Om de onderzoeksvraag te beantwoorden, zijn er verschillende meetinstrumenten ontwikkeld. Eerst is er een reflectie-instrument ontwikkeld voor leerlingen die met beperkte leerkracht-interactie ingevuld kan worden (zie bijlage 1). Het reflectie-instrument is gebaseerd

(22)

op de uitwerking reflecteren, waarderen en oordelen bij W&T, opgesteld door het SLO (z.d.). Dit document bestaat uit kenmerken over de laatste fase van OOL. Enkele kenmerken zijn omgezet in concrete vragen voor leerlingen. Daarnaast is de leerlijn van Graft en Kemmers (2007) gebruikt bij het ontwerpen van het reflectie-instrument. Onderdelen van de leerlijn zijn omgezet in concrete vragen voor het reflectie-instrument. Als laatst is het door Eijck, Fraij, Kragten en Pijls (2018) ontworpen reflectie-instrument als inspiratiebron gebruikt voor de keuze en weergave van de vragen.

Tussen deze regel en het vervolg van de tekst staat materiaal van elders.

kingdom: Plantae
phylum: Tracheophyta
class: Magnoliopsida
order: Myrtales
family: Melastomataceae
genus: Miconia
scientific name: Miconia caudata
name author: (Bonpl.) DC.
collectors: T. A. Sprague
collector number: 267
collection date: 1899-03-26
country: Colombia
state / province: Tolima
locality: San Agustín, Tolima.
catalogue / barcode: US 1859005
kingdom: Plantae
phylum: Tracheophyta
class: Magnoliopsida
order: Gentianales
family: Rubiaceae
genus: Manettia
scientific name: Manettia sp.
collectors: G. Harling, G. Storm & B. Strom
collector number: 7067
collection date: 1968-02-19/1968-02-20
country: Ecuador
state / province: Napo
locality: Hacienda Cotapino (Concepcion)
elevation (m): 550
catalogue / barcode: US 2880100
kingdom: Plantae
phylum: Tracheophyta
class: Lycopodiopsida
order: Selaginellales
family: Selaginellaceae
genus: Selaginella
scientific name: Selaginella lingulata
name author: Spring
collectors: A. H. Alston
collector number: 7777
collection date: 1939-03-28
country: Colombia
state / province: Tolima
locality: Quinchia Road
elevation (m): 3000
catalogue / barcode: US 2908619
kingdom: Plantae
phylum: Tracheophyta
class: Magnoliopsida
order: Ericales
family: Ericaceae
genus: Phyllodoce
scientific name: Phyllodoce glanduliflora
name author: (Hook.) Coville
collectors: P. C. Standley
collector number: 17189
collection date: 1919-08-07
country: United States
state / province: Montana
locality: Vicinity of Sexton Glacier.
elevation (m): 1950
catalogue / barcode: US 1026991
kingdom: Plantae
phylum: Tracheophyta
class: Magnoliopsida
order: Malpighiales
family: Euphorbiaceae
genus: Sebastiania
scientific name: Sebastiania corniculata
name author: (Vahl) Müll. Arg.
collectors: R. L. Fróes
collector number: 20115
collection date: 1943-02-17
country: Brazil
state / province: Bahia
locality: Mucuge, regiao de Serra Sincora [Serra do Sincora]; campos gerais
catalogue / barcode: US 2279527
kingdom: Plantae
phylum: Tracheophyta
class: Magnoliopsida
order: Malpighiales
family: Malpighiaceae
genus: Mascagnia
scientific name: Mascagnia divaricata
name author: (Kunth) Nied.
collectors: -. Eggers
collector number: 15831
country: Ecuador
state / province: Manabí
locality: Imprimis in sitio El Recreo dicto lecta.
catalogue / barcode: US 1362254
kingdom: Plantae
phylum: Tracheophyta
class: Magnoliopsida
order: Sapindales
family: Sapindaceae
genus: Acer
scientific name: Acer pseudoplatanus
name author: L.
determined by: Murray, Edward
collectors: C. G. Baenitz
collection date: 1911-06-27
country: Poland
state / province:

Het ontworpen reflectie-instrument bestaat uit zeven vragen (lees: construct) die beoordeeld worden met een drie-puntsschaal (1= niet, 2 = beetje, 3= goed). De constructen zijn: samenwerken, vragen stellen, leuk vinden, iets nieuws leren, hulp bieden, goed werken en vertellen (uitgewerkt in bijlage 2). Er is gekozen voor een drie-puntsschaal omdat dit voorziet in een neutrale keuzemogelijkheid, zodat wordt vermeden dat er een bepaalde kant gekozen moet worden (Drenth & Sijtsma, 2006). De drie-puntsschaal is weergegeven in afbeeldingen, omdat de leerlingen uit groep 1 en 2 nog niet over voldoende leesvaardigheid beschikken om de vragen te lezen en te beantwoorden. De afbeeldingen corresponderen met de drie-puntsschaal; een klein plaatje = 1, een middelgroot plaatje = 2 en een groot plaatje = 3. Na een korte uitleg van de leerkracht kunnen de leerlingen zelfstandig reflecteren door middel van het aankruisen (kleuren) van de afbeeldingen. Ze geven daarbij aan hoe ze vinden dat ze hebben gewerkt.

Om het instrument te onderzoeken op de validiteit zijn er zeven interviewvragen opgesteld (zie bijlage 3) voor gesprekken met leerlingen. Deze corresponderen met de zeven constructen van het reflectie-instrument. Er is gekozen voor gesloten vragen, omdat deze vraagvorm de interviewduur verkort en jonge kinderen een korte spanningsboog hebben (Delfos, 2014). Aan de hand van de gesprekken is een coderingsschema opgesteld om de inhoud van de interviews te analyseren en coderen (zie bijlage 4).

(23)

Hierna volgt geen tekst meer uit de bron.